Developing the qualities of an effective leader is essential in managing staff. The best way to encourage retention is by simply being someone worthy of trust. As a matter of fact, effective leadership at the franchisee level creates more leaders in the form of unit managers and employees. Effective franchise leaders should be/have:

  • Adaptable: Establishing a profitable franchise can be a long process, and you need to be able to tweak your business approach to stay on top of any changes. Factors as large as legislation or as small as limited stock can impede your progress, so it’s important to stay current with all aspects of your business.
  • The ability to delegate in order to scale the business. Especially when it comes to multi-unit ownership, franchisees must trust their store managers to act in the business’ best interests. Micro-managers run the risk of facing burnout, alongside the general impossibility of being in two places at once.
  • Strong communication skills to address issues and get your franchise’s goals across to everyone involved in the business.

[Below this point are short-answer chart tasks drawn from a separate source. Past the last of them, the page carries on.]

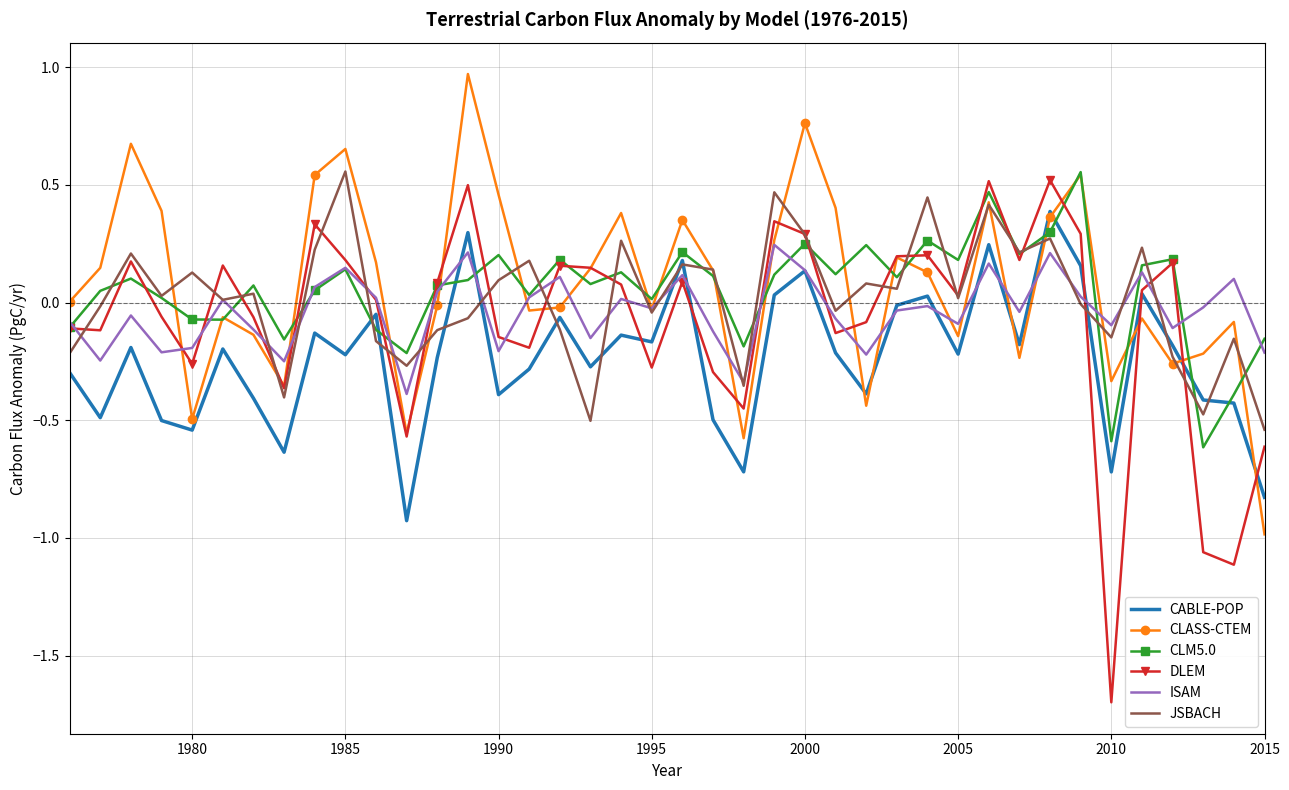

What is the smallest value displayed?

-1.7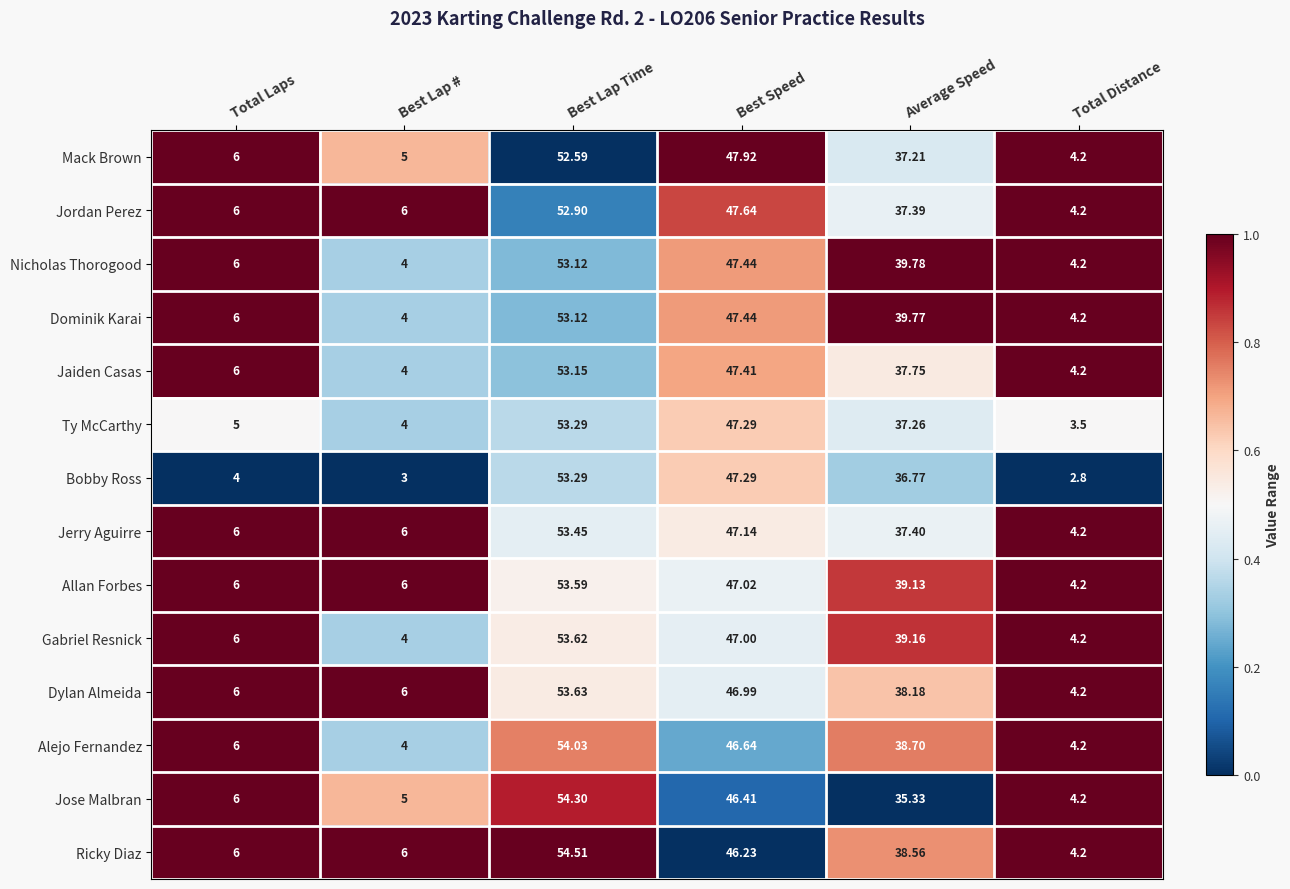

Between Best Lap # and Best Speed, which series saw the biggest shift?

Bobby Ross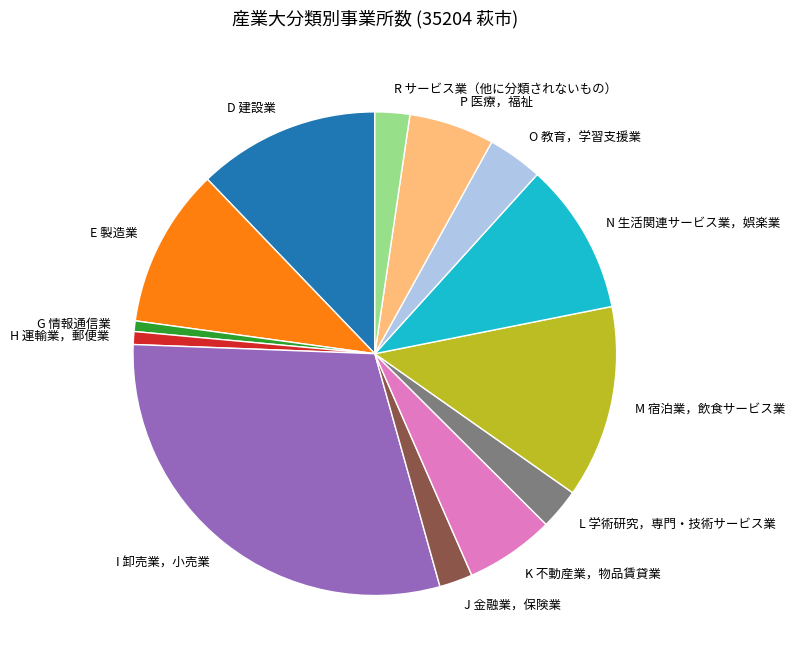

What is the largest slice in the pie chart?

I 卸売業，小売業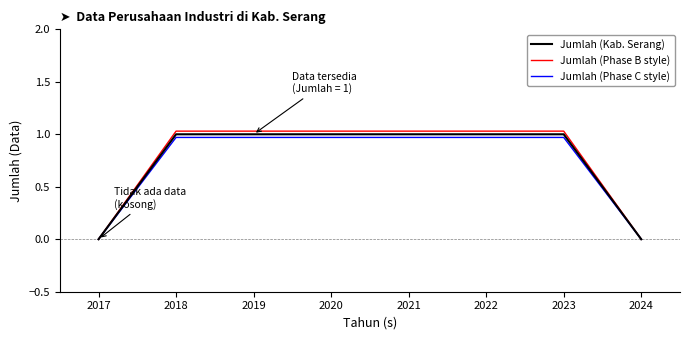

Where does the Jumlah (Phase B style) series first go above 1?

2018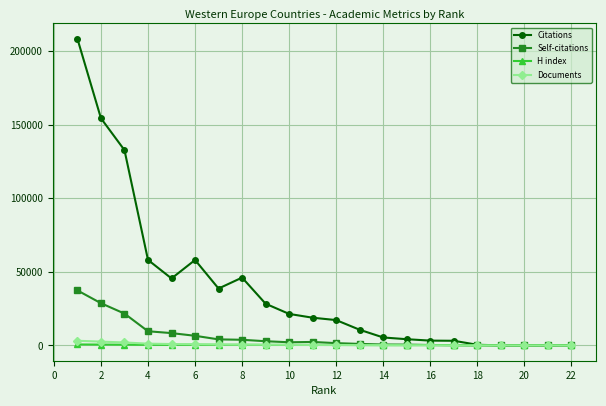

What is the maximum value shown in the chart?

208345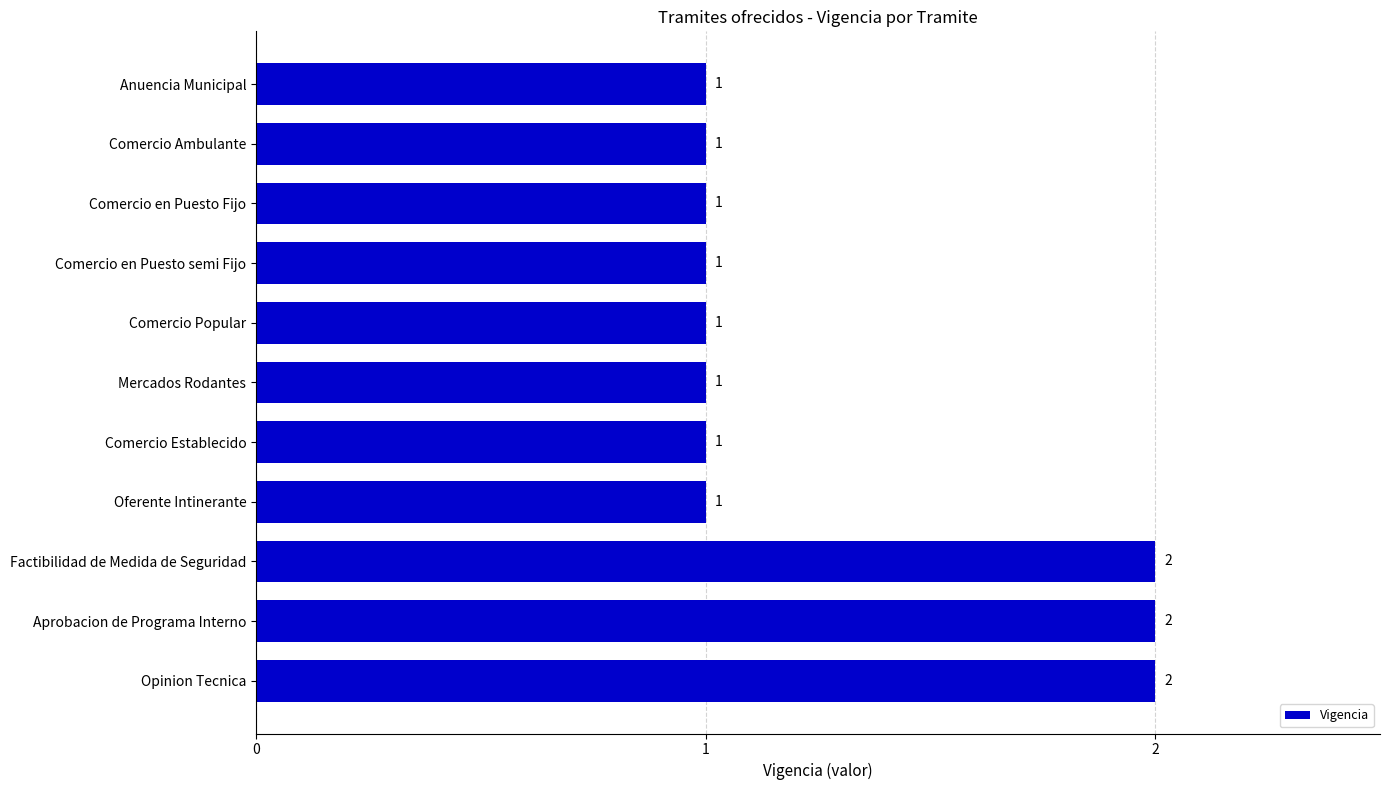

Are the bars horizontal?

Yes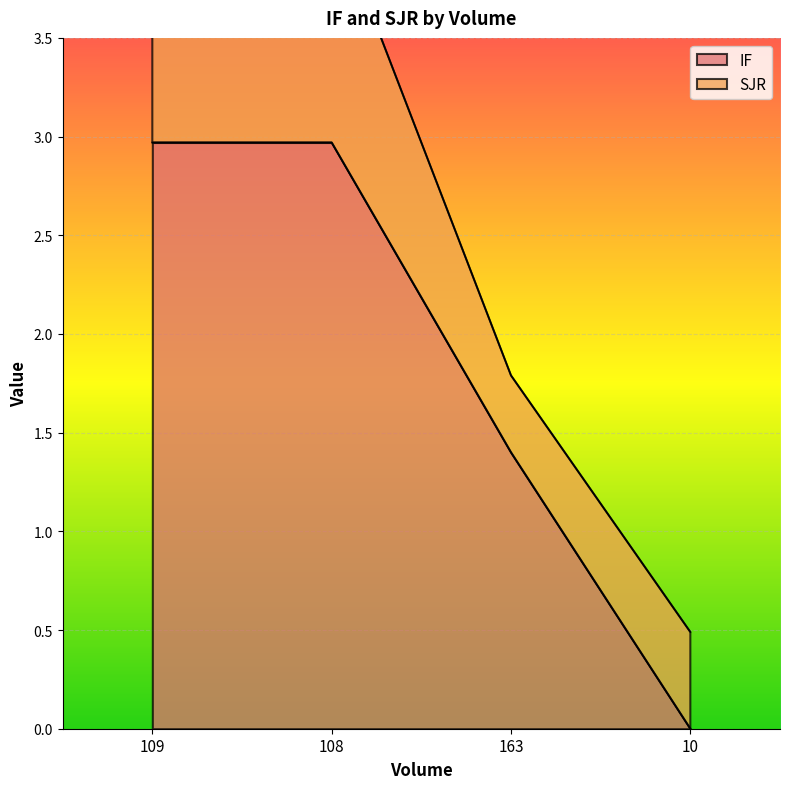

What is the difference between the maximum and second lowest values?

1.6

As much as the franchisor sets you up for success with onboarding and training when you join a system as a new franchisee, there are numerous tools you need to bring with you or develop through experience. Handling the finer issues of management, operations, and staffing is strictly your responsibility as a franchisee, and your success relies on putting these skills and abilities into practice.

Whether you’re just beginning your franchise journey, or you’re well on your way, these seven skills are a framework for success that will certainly be an asset. By sharpening these skills, you’ll be prepared for any challenges the experience throws at you.